The wonder hasn’t left my eyes, or my heart. I’m now a teacher, following Christa McAuliffe’s pledge to “touch the future”. Just three days ago, I spent valuable class time to recount to my students the feelings I experienced those 17 years earlier. I fear that my story, with images as fresh to me as yesterday, must have seemed like tales of Camelot, or even dinosaurs, to my charges. Then came Saturday morning. I woke early, with a full day of housekeeping and school paperwork ahead of me. I was watching a rerun of M*A*S*H, finishing off my breakfast when a curious message scrolled across the bottom of the screen. “For breaking news on the Space Shuttle Columbia, tune to FOX News”. I knew the shuttle would be landing this morning. It was another historic flight. 16 days – longer than most shuttle flights, and full of science. No visit to the International Space Station, the recent routine for shuttle flights of late. The presence of an Israeli astronaut was noteworthy. His devotion evident by his bringing a Holocaust treasure (a tiny Torah smuggled into a death camp) into space with him.

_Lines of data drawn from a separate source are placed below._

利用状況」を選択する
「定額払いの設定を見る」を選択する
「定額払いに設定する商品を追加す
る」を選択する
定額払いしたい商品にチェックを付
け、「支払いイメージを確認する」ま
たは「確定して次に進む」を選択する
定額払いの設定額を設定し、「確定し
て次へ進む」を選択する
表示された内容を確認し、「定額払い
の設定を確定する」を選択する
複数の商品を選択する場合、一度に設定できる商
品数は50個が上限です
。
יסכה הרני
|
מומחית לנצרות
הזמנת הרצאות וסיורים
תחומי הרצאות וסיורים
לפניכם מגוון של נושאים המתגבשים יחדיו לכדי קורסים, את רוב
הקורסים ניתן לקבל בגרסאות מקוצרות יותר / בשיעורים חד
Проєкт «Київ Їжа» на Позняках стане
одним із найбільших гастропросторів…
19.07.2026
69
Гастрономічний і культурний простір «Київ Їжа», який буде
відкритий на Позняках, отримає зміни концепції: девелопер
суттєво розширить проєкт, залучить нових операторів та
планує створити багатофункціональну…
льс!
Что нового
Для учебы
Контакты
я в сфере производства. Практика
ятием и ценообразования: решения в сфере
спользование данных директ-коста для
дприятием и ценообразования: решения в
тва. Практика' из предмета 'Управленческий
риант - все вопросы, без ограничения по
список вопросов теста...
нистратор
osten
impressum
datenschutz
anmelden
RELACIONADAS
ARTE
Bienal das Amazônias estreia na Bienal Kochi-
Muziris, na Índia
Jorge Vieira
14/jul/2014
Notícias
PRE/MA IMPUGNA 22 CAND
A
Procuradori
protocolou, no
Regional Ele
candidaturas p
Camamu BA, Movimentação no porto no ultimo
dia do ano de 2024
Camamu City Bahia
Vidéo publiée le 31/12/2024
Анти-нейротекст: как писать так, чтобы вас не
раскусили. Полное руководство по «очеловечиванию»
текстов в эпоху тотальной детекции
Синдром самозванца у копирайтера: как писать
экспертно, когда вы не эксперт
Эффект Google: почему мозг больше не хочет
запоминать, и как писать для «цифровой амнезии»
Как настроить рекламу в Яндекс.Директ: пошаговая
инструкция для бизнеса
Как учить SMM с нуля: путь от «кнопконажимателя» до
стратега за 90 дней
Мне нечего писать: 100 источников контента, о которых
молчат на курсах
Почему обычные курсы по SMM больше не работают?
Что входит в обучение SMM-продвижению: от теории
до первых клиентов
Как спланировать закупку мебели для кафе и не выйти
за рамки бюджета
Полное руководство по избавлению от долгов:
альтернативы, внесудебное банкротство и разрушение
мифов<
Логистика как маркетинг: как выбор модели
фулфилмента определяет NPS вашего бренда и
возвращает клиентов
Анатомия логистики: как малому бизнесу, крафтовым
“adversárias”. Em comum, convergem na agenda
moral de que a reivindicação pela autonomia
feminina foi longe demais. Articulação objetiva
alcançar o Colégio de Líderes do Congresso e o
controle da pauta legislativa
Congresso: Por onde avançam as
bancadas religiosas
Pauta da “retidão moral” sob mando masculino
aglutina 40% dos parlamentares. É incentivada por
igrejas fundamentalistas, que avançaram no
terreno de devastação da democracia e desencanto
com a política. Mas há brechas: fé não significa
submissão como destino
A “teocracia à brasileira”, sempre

Like the rest of the world, I anticipated a smooth landing. But the first sight that I comprehended, before I was conscious of the words being spoken, was of white contrails, streaming down in ever spreading lines. The Shuttle doesn’t do that. That 9-year-old’s naïveté had long ago given way to the harshness of mature reality. Columbia had broken up. Astronauts had died again. As with many others, after the global mindset-changing events of September 11, 2001, I thought of the Israeli astronaut. What a coup for those devilish fanatics. But as the details trickled in, I quickly realized that this was no terrorist action. It was another “major malfunction.” As the day wore on, we could see the flotsam that was once a magnificent orbiter spread across the Texas countryside. The investigation began, data gathered, questions asked and theories floated (Cronkite, your soothing voice is sorely missed). I finally pulled myself away to complete some mundane weekend tasks – unexpectedly becoming a much needed tonic rather than mere chores. Writing is a catharsis. Time, and knowledge, will be the treatment.



17 stars touch the Face of God
In time, we will learn why. We will learn how. We will return to space.
The 17 will be joined by others. We will return once again.
We will grow. We will survive. We will reach the stars, together.
We will not forget the 17

1 comment:

  1. I remember your posts about this on OT. They are not forgotten.